**TEXT BLOCK**:

Published in Spring 2013 issue of Chip Design Magazine
Designing the Right Architecture Part IIPart II: A Mobile Platform Case-Study with ARM CoreLink™ NIC 301 Interconnect
Abstract Part II
Designing the right architecture of a multi-processor SoC for today’s sophisticated electronic products is a challenging task. The most critical element for meeting the performance requirements of the entire system is the interconnect and memory architecture. These SoC infrastructure IP components are highly configurable and need to be customized to the communication needs of all the other modules on the chip, such as the application processor, the graphics unit, and all the external connectivity IP. Finding the right configuration of the interconnect and memory IP to balance performance requirements and cost considerations requires an efficient performance analysis methodology, which allows for early and accurate investigation of architectural trade-offs.
In the first part of this article we presented a tool-assisted system-level performance analysis flow for interconnect and memory performance optimization using Synopsys Platform Architect. This environment allows the rapid creation of system-level performance models and the parallel simulation of many design configurations to investigate a wide range of architectural options.
In this second part we present the results of a design project, where Platform Architect has been used to optimize the performance of a multicore mobile platform SoC.
Mobile Platform with ARM CoreLink™ NIC 301 Interconnect Case-Study
The architecture analysis flow is demonstrated by means of a typical multicore mobile SoC platform design. The product application use-case is graphics processing of data received via a high-speed Internet link while the CPU is handling general OS tasks.

**DATA SEGMENT**:
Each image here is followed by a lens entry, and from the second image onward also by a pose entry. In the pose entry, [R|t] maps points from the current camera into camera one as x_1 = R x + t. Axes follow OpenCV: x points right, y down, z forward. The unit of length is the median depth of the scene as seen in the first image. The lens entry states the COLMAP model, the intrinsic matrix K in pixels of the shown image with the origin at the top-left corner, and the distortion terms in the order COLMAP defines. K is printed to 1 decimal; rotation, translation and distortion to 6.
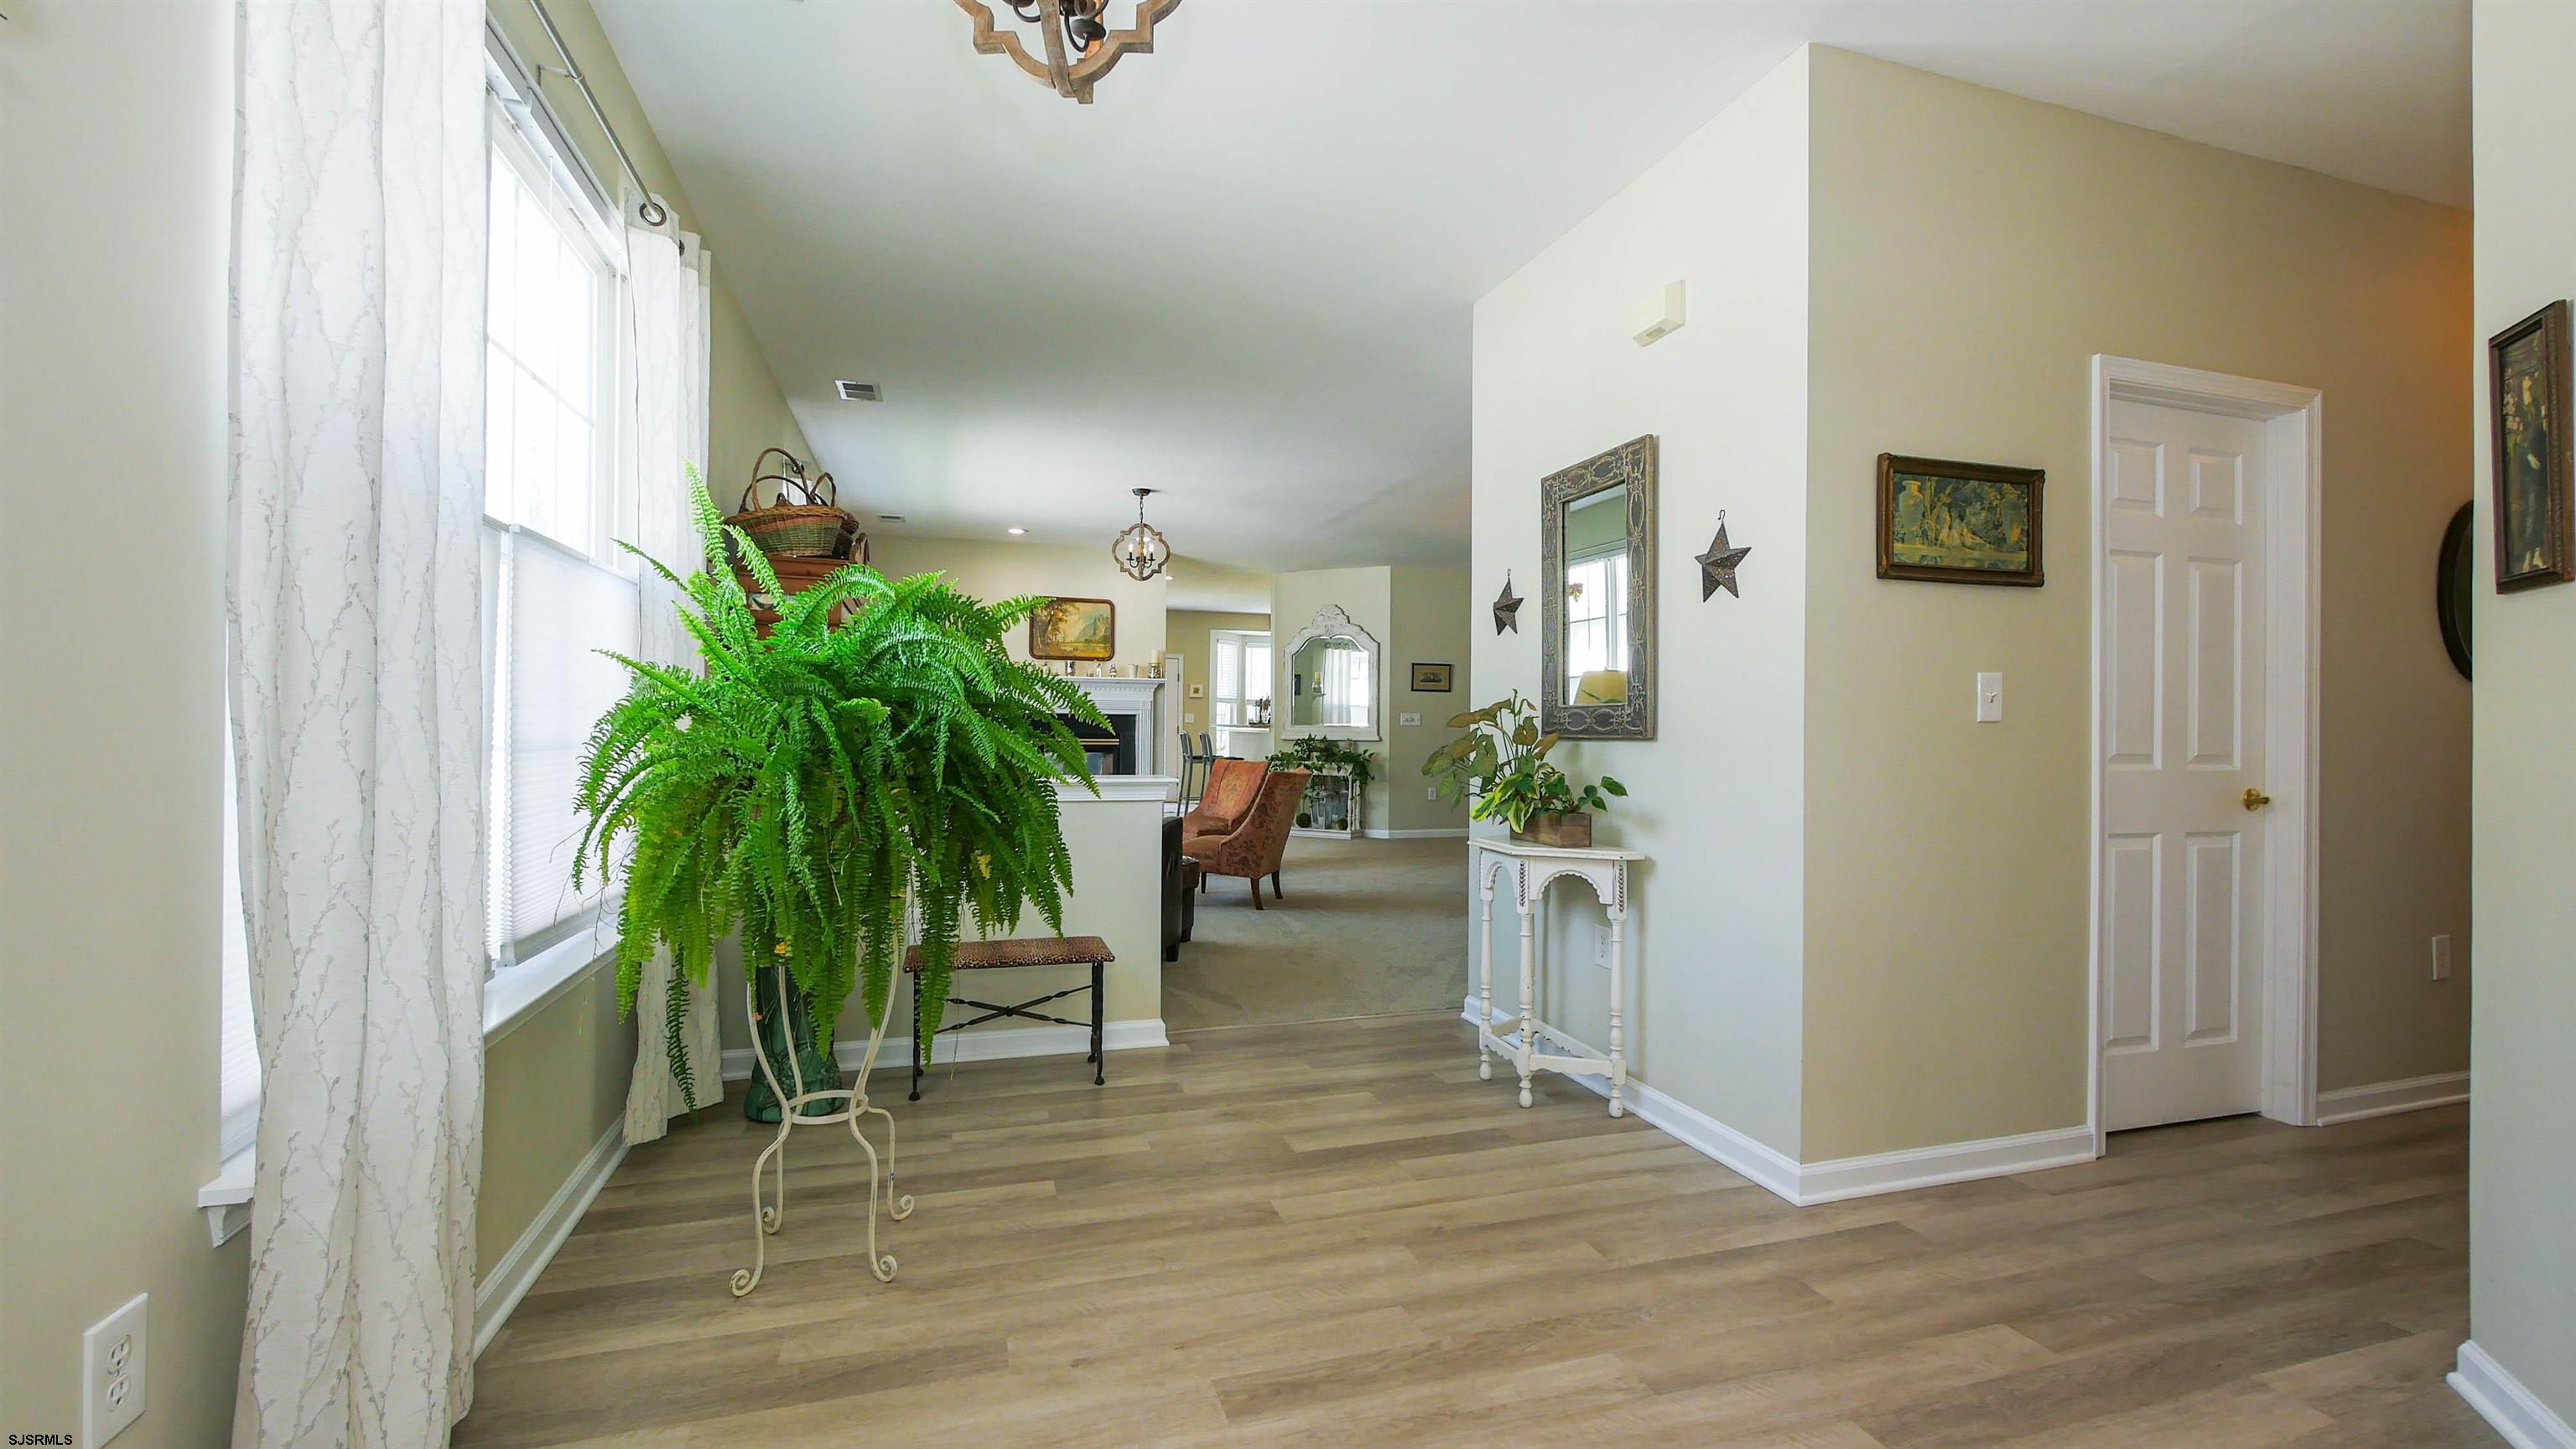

**TASK 1**: In the chip design article, list the other modules on the chip that it names as examples.
**TASK 2**: Copy the chip design article word for word from "In the first" to "general OS tasks.".

**ANSWER SPACE 1**:
- the application processor
- the graphics unit
- all the external connectivity IP

**ANSWER SPACE 2**:
In the first part of this article we presented a tool-assisted system-level performance analysis flow for interconnect and memory performance optimization using Synopsys Platform Architect. This environment allows the rapid creation of system-level performance models and the parallel simulation of many design configurations to investigate a wide range of architectural options.
In this second part we present the results of a design project, where Platform Architect has been used to optimize the performance of a multicore mobile platform SoC.
Mobile Platform with ARM CoreLink™ NIC 301 Interconnect Case-Study
The architecture analysis flow is demonstrated by means of a typical multicore mobile SoC platform design. The product application use-case is graphics processing of data received via a high-speed Internet link while the CPU is handling general OS tasks.